Coca-Cola Consolidated, Inc., headquartered in Charlotte, North Carolina, is the largest independent Coca-Cola bottler in the United States.

The company makes, sells and distributes Coca-Cola products along with other beverages, distributing to a market of 65 million people in 14 states. Coca-Cola Consolidated is based in the southeast, midwest, and mid-atlantic portion of the United States. The Company has 13 manufacturing facilities, 80 distribution and warehouses, with corporate offices located in Charlotte, North Carolina.

Corporate history
In 1902, the company that later became Coca-Cola Bottling Company Consolidated was founded by the current chairman's great-grandfather, J. B. Harrison. That company was merged with other bottlers to form Coca-Cola Bottling Co. Consolidated in 1973. The company was incorporated in 1980, acquired Wometco in 1985, and acquired Sunbelt Coca-Cola in 1991.

In 2018, the company announced a major expansion into Kentucky.

Discontinuation of Tab
In October 2018, Coca-Cola Bottling Consolidated denied it had discontinued distribution of Tab, though it admitted it had reduced its distribution.

Financials

As of January 1, 2017, The Coca-Cola Company owns approximately 35% of the Company's total outstanding common stock, representing approximately 5% of the total voting power of the Company's combined Common Stock and Class B Common Stock. J. Frank Harrison III, the Chairman of the Board and the Chief Executive Officer of the Company, owns shares of Common Stock and Class B Common Stock representing approximately 86% of the total voting power of the Company's combined stock and Class B Common Stock.

============================================================

INSTRUCTIONS =
[a] According to the Coca-Cola Consolidated passage, in what year did the company acquire Sunbelt Coca-Cola?
[b] Summarize the Coca-Cola Consolidated passage in two sentences.
[c] Write the next paragraph of the passage about Coca-Cola Consolidated, picking up after its final sentence on voting power.

GIVEN MATERIAL =
============================================================

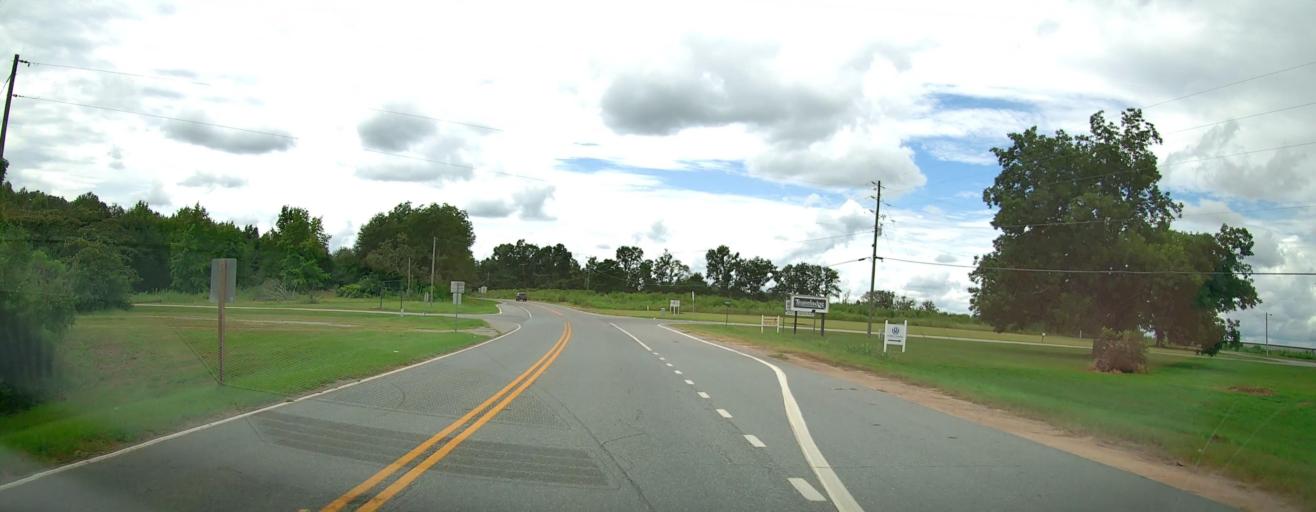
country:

============================================================

OUTPUTS =
[a] 1991

[b] Coca-Cola Consolidated, headquartered in Charlotte, North Carolina, is the largest independent Coca-Cola bottler in the United States, distributing Coca-Cola products and other beverages to a market of 65 million people in 14 states. Its roots go back to a company founded in 1902 by J. B. Harrison, and today J. Frank Harrison III, its chairman and chief executive officer, holds about 86% of the total voting power, while The Coca-Cola Company owns about 35% of the outstanding common stock.

[c]
Tax Incentives
In June 2018, Kentucky governor Matt Bevin announced tax incentives of $3.5 million for Consolidated to expand in Erlanger. The incentives were part of a deal for Consolidated expansion in the area.

Worker strife
The company, some of which its locales are unionized by the Teamsters, has seen strike initiatives.

Community involvement
Coca-Cola Consolidated sponsors local events and many community organizations, including the YMCA. Since 2008, Coca-Cola Consolidated has partnered with the World Wildlife Fund (WWF) to promote sustainable water policies, including water reuse practices, to protect and restore aquatic diversity.  Following the October 2015 North American storm complex Consolidated donated bottled water to flood victims. It also supports public school teachers in Arkansas.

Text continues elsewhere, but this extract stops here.